(RECORDS FOR THIS TASK begins)
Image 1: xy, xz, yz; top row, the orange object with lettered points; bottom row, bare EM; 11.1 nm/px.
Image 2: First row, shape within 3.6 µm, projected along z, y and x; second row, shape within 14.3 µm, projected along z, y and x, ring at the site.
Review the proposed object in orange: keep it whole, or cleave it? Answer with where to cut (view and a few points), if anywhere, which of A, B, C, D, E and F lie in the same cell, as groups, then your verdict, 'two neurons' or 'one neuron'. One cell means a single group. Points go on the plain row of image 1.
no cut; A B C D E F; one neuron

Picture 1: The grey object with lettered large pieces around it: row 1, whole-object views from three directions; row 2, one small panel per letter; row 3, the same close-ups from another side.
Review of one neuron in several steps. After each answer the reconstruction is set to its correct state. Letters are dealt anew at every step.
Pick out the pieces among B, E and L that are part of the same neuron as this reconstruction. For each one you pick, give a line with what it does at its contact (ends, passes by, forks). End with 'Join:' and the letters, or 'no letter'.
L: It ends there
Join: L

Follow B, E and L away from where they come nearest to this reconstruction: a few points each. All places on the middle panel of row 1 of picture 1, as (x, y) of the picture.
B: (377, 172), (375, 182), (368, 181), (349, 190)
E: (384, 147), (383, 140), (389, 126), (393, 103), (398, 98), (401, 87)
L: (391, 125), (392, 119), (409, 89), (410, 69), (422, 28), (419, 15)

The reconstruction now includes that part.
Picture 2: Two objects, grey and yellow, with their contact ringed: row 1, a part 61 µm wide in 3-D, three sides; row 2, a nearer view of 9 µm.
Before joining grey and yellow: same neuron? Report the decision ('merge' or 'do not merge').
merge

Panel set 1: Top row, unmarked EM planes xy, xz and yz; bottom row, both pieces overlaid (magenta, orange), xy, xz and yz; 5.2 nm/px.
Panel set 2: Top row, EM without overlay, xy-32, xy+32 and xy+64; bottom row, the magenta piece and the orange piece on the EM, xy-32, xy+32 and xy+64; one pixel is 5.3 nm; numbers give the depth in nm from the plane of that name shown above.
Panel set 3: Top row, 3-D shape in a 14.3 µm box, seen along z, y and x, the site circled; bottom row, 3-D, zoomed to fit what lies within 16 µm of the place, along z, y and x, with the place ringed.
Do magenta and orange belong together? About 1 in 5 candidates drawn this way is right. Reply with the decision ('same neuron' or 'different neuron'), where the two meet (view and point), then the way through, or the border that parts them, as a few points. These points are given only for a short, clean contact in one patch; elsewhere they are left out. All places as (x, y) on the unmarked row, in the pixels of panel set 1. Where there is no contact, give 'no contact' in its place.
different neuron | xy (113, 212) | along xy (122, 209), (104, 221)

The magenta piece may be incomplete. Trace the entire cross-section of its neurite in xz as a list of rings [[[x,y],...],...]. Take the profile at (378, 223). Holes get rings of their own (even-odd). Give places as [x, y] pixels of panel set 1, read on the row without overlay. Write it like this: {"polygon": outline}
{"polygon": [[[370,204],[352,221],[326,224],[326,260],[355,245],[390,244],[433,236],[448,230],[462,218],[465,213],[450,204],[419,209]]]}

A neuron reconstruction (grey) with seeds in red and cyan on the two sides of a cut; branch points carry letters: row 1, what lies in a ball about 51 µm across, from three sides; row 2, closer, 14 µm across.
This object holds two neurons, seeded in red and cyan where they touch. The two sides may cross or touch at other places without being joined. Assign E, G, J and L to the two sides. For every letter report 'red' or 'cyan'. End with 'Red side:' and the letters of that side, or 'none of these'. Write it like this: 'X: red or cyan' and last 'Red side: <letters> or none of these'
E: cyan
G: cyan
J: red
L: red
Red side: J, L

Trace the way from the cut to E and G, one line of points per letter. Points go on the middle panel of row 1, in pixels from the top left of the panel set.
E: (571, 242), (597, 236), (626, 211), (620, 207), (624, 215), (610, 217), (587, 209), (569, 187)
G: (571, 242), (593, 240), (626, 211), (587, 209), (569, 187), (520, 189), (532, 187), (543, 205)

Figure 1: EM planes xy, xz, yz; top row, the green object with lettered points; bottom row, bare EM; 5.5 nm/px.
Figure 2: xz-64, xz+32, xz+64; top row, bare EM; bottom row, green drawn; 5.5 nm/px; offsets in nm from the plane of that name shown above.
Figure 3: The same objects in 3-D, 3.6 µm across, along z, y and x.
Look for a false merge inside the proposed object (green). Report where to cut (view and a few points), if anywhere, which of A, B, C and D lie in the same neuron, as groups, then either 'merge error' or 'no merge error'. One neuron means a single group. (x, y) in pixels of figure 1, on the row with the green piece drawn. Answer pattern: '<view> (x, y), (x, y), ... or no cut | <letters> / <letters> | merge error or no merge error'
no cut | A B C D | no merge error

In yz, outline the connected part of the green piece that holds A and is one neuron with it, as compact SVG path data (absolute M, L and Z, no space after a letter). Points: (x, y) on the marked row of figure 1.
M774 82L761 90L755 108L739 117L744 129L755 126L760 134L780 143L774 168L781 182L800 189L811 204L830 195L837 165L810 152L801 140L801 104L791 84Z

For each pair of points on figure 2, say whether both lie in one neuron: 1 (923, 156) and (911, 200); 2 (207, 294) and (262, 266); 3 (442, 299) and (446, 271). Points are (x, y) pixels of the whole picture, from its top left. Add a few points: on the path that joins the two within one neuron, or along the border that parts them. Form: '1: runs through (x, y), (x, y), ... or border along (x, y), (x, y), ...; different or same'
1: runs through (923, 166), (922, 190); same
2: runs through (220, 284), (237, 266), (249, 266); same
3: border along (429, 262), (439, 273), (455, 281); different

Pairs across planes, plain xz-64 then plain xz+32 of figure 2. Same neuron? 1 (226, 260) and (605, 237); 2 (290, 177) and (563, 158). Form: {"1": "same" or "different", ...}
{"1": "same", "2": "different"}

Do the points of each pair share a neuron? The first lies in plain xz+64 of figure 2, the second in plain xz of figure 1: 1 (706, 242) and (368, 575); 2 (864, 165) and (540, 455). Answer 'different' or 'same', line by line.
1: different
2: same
(RECORDS FOR THIS TASK ends)
■ **EXERCISE REQUIREMENTS**:
Each record is to be repeated word for word, with none skipped.

■ **RESULT OF THIS EXERCISE**:
Image 1: xy, xz, yz; top row, the orange object with lettered points; bottom row, bare EM; 11.1 nm/px.
Image 2: First row, shape within 3.6 µm, projected along z, y and x; second row, shape within 14.3 µm, projected along z, y and x, ring at the site.
Review the proposed object in orange: keep it whole, or cleave it? Answer with where to cut (view and a few points), if anywhere, which of A, B, C, D, E and F lie in the same cell, as groups, then your verdict, 'two neurons' or 'one neuron'. One cell means a single group. Points go on the plain row of image 1.
no cut; A B C D E F; one neuron

Picture 1: The grey object with lettered large pieces around it: row 1, whole-object views from three directions; row 2, one small panel per letter; row 3, the same close-ups from another side.
Review of one neuron in several steps. After each answer the reconstruction is set to its correct state. Letters are dealt anew at every step.
Pick out the pieces among B, E and L that are part of the same neuron as this reconstruction. For each one you pick, give a line with what it does at its contact (ends, passes by, forks). End with 'Join:' and the letters, or 'no letter'.
L: It ends there
Join: L

Follow B, E and L away from where they come nearest to this reconstruction: a few points each. All places on the middle panel of row 1 of picture 1, as (x, y) of the picture.
B: (377, 172), (375, 182), (368, 181), (349, 190)
E: (384, 147), (383, 140), (389, 126), (393, 103), (398, 98), (401, 87)
L: (391, 125), (392, 119), (409, 89), (410, 69), (422, 28), (419, 15)

The reconstruction now includes that part.
Picture 2: Two objects, grey and yellow, with their contact ringed: row 1, a part 61 µm wide in 3-D, three sides; row 2, a nearer view of 9 µm.
Before joining grey and yellow: same neuron? Report the decision ('merge' or 'do not merge').
merge

Panel set 1: Top row, unmarked EM planes xy, xz and yz; bottom row, both pieces overlaid (magenta, orange), xy, xz and yz; 5.2 nm/px.
Panel set 2: Top row, EM without overlay, xy-32, xy+32 and xy+64; bottom row, the magenta piece and the orange piece on the EM, xy-32, xy+32 and xy+64; one pixel is 5.3 nm; numbers give the depth in nm from the plane of that name shown above.
Panel set 3: Top row, 3-D shape in a 14.3 µm box, seen along z, y and x, the site circled; bottom row, 3-D, zoomed to fit what lies within 16 µm of the place, along z, y and x, with the place ringed.
Do magenta and orange belong together? About 1 in 5 candidates drawn this way is right. Reply with the decision ('same neuron' or 'different neuron'), where the two meet (view and point), then the way through, or the border that parts them, as a few points. These points are given only for a short, clean contact in one patch; elsewhere they are left out. All places as (x, y) on the unmarked row, in the pixels of panel set 1. Where there is no contact, give 'no contact' in its place.
different neuron | xy (113, 212) | along xy (122, 209), (104, 221)

The magenta piece may be incomplete. Trace the entire cross-section of its neurite in xz as a list of rings [[[x,y],...],...]. Take the profile at (378, 223). Holes get rings of their own (even-odd). Give places as [x, y] pixels of panel set 1, read on the row without overlay. Write it like this: {"polygon": outline}
{"polygon": [[[370,204],[352,221],[326,224],[326,260],[355,245],[390,244],[433,236],[448,230],[462,218],[465,213],[450,204],[419,209]]]}

A neuron reconstruction (grey) with seeds in red and cyan on the two sides of a cut; branch points carry letters: row 1, what lies in a ball about 51 µm across, from three sides; row 2, closer, 14 µm across.
This object holds two neurons, seeded in red and cyan where they touch. The two sides may cross or touch at other places without being joined. Assign E, G, J and L to the two sides. For every letter report 'red' or 'cyan'. End with 'Red side:' and the letters of that side, or 'none of these'. Write it like this: 'X: red or cyan' and last 'Red side: <letters> or none of these'
E: cyan
G: cyan
J: red
L: red
Red side: J, L

Trace the way from the cut to E and G, one line of points per letter. Points go on the middle panel of row 1, in pixels from the top left of the panel set.
E: (571, 242), (597, 236), (626, 211), (620, 207), (624, 215), (610, 217), (587, 209), (569, 187)
G: (571, 242), (593, 240), (626, 211), (587, 209), (569, 187), (520, 189), (532, 187), (543, 205)

Figure 1: EM planes xy, xz, yz; top row, the green object with lettered points; bottom row, bare EM; 5.5 nm/px.
Figure 2: xz-64, xz+32, xz+64; top row, bare EM; bottom row, green drawn; 5.5 nm/px; offsets in nm from the plane of that name shown above.
Figure 3: The same objects in 3-D, 3.6 µm across, along z, y and x.
Look for a false merge inside the proposed object (green). Report where to cut (view and a few points), if anywhere, which of A, B, C and D lie in the same neuron, as groups, then either 'merge error' or 'no merge error'. One neuron means a single group. (x, y) in pixels of figure 1, on the row with the green piece drawn. Answer pattern: '<view> (x, y), (x, y), ... or no cut | <letters> / <letters> | merge error or no merge error'
no cut | A B C D | no merge error

In yz, outline the connected part of the green piece that holds A and is one neuron with it, as compact SVG path data (absolute M, L and Z, no space after a letter). Points: (x, y) on the marked row of figure 1.
M774 82L761 90L755 108L739 117L744 129L755 126L760 134L780 143L774 168L781 182L800 189L811 204L830 195L837 165L810 152L801 140L801 104L791 84Z

For each pair of points on figure 2, say whether both lie in one neuron: 1 (923, 156) and (911, 200); 2 (207, 294) and (262, 266); 3 (442, 299) and (446, 271). Points are (x, y) pixels of the whole picture, from its top left. Add a few points: on the path that joins the two within one neuron, or along the border that parts them. Form: '1: runs through (x, y), (x, y), ... or border along (x, y), (x, y), ...; different or same'
1: runs through (923, 166), (922, 190); same
2: runs through (220, 284), (237, 266), (249, 266); same
3: border along (429, 262), (439, 273), (455, 281); different

Pairs across planes, plain xz-64 then plain xz+32 of figure 2. Same neuron? 1 (226, 260) and (605, 237); 2 (290, 177) and (563, 158). Form: {"1": "same" or "different", ...}
{"1": "same", "2": "different"}

Do the points of each pair share a neuron? The first lies in plain xz+64 of figure 2, the second in plain xz of figure 1: 1 (706, 242) and (368, 575); 2 (864, 165) and (540, 455). Answer 'different' or 'same', line by line.
1: different
2: same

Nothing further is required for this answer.